Now here's the other intriguing part: The show's opening act has yet to be selected, and Butts-Spirito wants to know what local colleges have for game.

It's fitting that a show dedicated to exposing underground hip-hop comes with its own talent search. Butts-Spirito is asking college artists to submit their music via TikTok and Instagram by tagging either Butts-Spirito, North Ave Jax or SSGKobe at @itslovekelly, @northavejax or @ssgkobe, respectively. Contestants should also add "I am submitting to the Love, Kelly concert" on their posts. Any aspiring MCs who want to kick off the Higher Ground show have until March 21 to throw their hat in the ring. The winner will be chosen by that most 21st century of ways: the will of the online masses.

Butts-Spirito himself will handle host duties for the evening and said he can't wait to showcase the young faces of Vermont hip-hop.

"This show is really a one of a kind event," he wrote.
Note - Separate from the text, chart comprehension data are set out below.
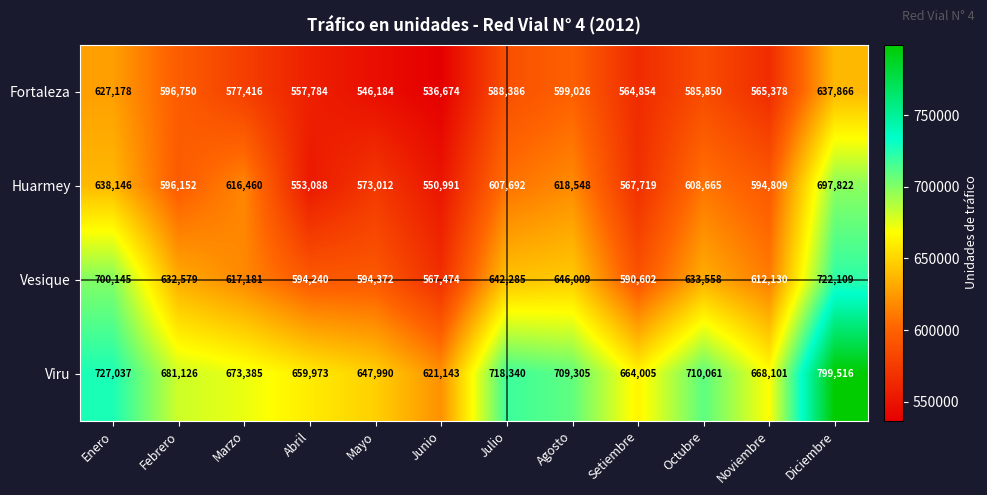

List the series in order of their peak value, highest first.

Viru, Vesique, Huarmey, Fortaleza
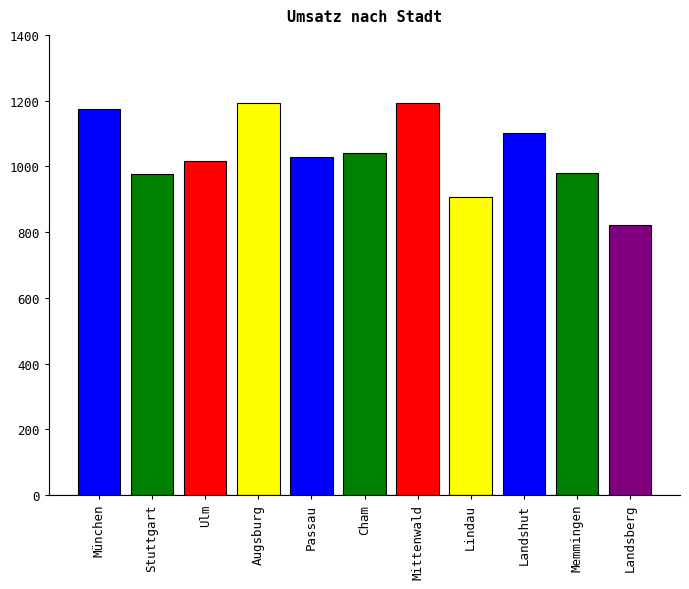

What is the greatest value displayed?

1193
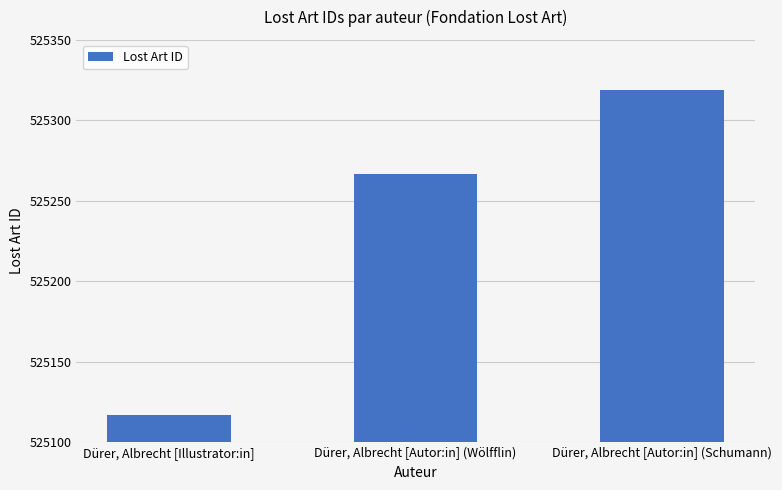

What is the approximate value at Dürer, Albrecht [Autor:in] (Wölfflin), to the nearest 5?

525265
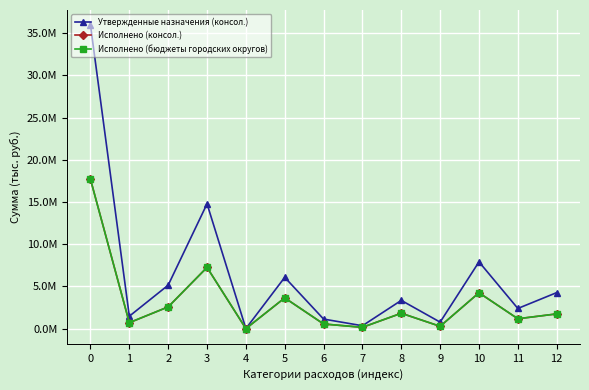

List the series in order of their peak value, lowest first.

Исполнено (консол.), Исполнено (бюджеты городских округов), Утвержденные назначения (консол.)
Let the seriously-what-the-fuck-is-going-on-down-in-Brattleboro mystique continue! The southern Vermont city, launching pad for killer bands over the years such as King Tuff and Barishi, has another feather in its cap with the continued ascent of Thus Love. The post-punk trio recently signed with indie label Captured Tracks, earning it a shout in Rolling Stone a few weeks ago. Though we'll have to wait until the fall for a full-length debut, the band has released a video for its first single, "Inamorato." Landing somewhere between Bauhaus and Sonic Youth, the song is "a tale of refusing to give into dark thoughts, even when facing the grimmest of circumstances," writes the label.

Indie folk act Cricket Blue have released a new single, which is also their submission to NPR's Tiny Desk Contest. In "Supplanter," the duo of Laura Heaberlin and Taylor Smith harmonize voices and guitars throughout a bittersweet lament for the fading memory of love lost. The song goes from pastoral folk to baroque prog in under five minutes, growing in darkness as the tune concludes. It's another starkly beautiful song by the Burlington act. Best of luck in the contest!

There's some hardcore bluegrass going down at the Jericho Café & Tavern on Saturday, March 19. The VT Bluegrass Pioneers bring in special guest Jon "Baltimore Johnny" Glik, who will be in Vermont to record with the band. Glik played fiddle with heavyweights such as Del McCoury, Frank Wakefield, David Grisman and Walter Hensley.